Assigned task –
Could you quote the records word for word, from their very beginning through the line containing "Common Sizes", that line included, and stop there?

══════════════════════════════

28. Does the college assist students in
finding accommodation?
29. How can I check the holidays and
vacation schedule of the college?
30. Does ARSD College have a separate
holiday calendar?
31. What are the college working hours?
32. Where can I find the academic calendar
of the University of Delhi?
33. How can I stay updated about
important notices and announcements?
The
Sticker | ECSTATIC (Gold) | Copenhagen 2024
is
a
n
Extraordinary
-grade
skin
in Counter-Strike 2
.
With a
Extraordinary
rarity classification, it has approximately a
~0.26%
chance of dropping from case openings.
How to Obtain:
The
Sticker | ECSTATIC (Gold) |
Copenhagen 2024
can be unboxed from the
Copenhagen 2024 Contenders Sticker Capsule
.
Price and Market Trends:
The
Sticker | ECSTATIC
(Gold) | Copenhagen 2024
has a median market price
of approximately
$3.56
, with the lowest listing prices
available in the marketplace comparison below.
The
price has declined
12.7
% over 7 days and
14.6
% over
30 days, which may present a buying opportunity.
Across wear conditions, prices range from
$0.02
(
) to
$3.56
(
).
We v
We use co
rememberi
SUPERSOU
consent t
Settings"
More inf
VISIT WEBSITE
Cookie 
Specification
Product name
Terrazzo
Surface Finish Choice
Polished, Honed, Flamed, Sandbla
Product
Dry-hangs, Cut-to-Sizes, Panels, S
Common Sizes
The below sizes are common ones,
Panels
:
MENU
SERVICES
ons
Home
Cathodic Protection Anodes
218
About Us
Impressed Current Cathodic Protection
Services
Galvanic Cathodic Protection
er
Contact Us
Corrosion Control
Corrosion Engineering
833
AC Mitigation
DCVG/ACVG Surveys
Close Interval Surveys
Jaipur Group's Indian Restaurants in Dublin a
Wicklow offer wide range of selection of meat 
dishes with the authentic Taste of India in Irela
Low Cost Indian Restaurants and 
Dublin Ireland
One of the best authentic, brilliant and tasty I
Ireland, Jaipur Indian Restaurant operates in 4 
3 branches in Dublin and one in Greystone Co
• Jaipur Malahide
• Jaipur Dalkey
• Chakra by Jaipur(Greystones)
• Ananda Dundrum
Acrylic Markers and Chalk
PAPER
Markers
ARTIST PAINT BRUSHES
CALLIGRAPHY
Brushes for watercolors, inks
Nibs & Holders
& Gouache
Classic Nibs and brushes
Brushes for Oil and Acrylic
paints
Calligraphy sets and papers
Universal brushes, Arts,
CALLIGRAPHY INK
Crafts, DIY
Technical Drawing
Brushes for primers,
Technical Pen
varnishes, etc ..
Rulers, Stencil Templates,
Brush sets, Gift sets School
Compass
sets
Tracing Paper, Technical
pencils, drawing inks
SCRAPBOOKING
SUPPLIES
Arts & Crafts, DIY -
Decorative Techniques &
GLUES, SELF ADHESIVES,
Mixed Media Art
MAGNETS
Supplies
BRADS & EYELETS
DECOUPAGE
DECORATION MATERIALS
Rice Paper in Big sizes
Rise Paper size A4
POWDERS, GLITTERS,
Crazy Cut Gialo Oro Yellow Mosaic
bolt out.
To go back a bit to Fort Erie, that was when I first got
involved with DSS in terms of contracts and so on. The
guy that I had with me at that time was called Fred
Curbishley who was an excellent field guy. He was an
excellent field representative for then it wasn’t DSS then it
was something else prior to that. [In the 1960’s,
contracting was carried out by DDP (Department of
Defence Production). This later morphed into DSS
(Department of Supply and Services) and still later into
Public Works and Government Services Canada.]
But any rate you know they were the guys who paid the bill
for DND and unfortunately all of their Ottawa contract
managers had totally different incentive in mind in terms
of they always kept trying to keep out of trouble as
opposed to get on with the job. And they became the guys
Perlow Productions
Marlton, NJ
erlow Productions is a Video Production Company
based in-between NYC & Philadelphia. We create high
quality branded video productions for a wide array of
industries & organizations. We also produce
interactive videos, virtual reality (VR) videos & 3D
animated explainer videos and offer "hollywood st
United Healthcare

══════════════════════════════

Answer below –
28. Does the college assist students in
finding accommodation?
29. How can I check the holidays and
vacation schedule of the college?
30. Does ARSD College have a separate
holiday calendar?
31. What are the college working hours?
32. Where can I find the academic calendar
of the University of Delhi?
33. How can I stay updated about
important notices and announcements?
The
Sticker | ECSTATIC (Gold) | Copenhagen 2024
is
a
n
Extraordinary
-grade
skin
in Counter-Strike 2
.
With a
Extraordinary
rarity classification, it has approximately a
~0.26%
chance of dropping from case openings.
How to Obtain:
The
Sticker | ECSTATIC (Gold) |
Copenhagen 2024
can be unboxed from the
Copenhagen 2024 Contenders Sticker Capsule
.
Price and Market Trends:
The
Sticker | ECSTATIC
(Gold) | Copenhagen 2024
has a median market price
of approximately
$3.56
, with the lowest listing prices
available in the marketplace comparison below.
The
price has declined
12.7
% over 7 days and
14.6
% over
30 days, which may present a buying opportunity.
Across wear conditions, prices range from
$0.02
(
) to
$3.56
(
).
We v
We use co
rememberi
SUPERSOU
consent t
Settings"
More inf
VISIT WEBSITE
Cookie 
Specification
Product name
Terrazzo
Surface Finish Choice
Polished, Honed, Flamed, Sandbla
Product
Dry-hangs, Cut-to-Sizes, Panels, S
Common Sizes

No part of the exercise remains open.